» **ABOUT THIS EXERCISE**:
With the records below as your source, retype each line exactly from the top down to the line that contains "bere bene (e", and include that line.

───── TASK MATERIAL

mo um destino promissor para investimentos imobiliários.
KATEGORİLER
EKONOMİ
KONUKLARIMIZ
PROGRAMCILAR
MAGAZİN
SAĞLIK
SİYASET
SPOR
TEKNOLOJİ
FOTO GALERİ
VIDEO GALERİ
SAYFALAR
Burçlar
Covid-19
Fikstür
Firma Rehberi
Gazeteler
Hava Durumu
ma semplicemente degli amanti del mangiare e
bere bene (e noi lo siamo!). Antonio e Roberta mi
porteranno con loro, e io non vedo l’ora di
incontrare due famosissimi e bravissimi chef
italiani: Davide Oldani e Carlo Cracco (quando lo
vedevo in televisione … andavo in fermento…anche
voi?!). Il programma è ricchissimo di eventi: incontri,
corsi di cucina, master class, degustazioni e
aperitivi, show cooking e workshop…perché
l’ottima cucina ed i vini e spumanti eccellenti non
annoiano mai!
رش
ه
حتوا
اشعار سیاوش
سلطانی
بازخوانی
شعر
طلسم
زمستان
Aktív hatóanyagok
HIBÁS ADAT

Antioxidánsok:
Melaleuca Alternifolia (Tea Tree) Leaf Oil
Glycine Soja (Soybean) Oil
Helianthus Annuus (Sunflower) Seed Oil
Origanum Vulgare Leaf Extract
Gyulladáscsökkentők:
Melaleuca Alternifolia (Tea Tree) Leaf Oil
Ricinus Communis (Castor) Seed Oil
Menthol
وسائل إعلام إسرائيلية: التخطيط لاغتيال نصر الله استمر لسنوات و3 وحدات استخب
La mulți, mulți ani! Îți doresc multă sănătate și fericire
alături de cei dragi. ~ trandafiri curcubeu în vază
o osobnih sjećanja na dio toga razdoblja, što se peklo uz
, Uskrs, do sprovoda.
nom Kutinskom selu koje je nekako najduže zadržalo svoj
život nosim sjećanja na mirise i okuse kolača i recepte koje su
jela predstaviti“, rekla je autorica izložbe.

──────────

» **RESULT FOR THIS EXERCISE**:
mo um destino promissor para investimentos imobiliários.
KATEGORİLER
EKONOMİ
KONUKLARIMIZ
PROGRAMCILAR
MAGAZİN
SAĞLIK
SİYASET
SPOR
TEKNOLOJİ
FOTO GALERİ
VIDEO GALERİ
SAYFALAR
Burçlar
Covid-19
Fikstür
Firma Rehberi
Gazeteler
Hava Durumu
ma semplicemente degli amanti del mangiare e
bere bene (e noi lo siamo!). Antonio e Roberta mi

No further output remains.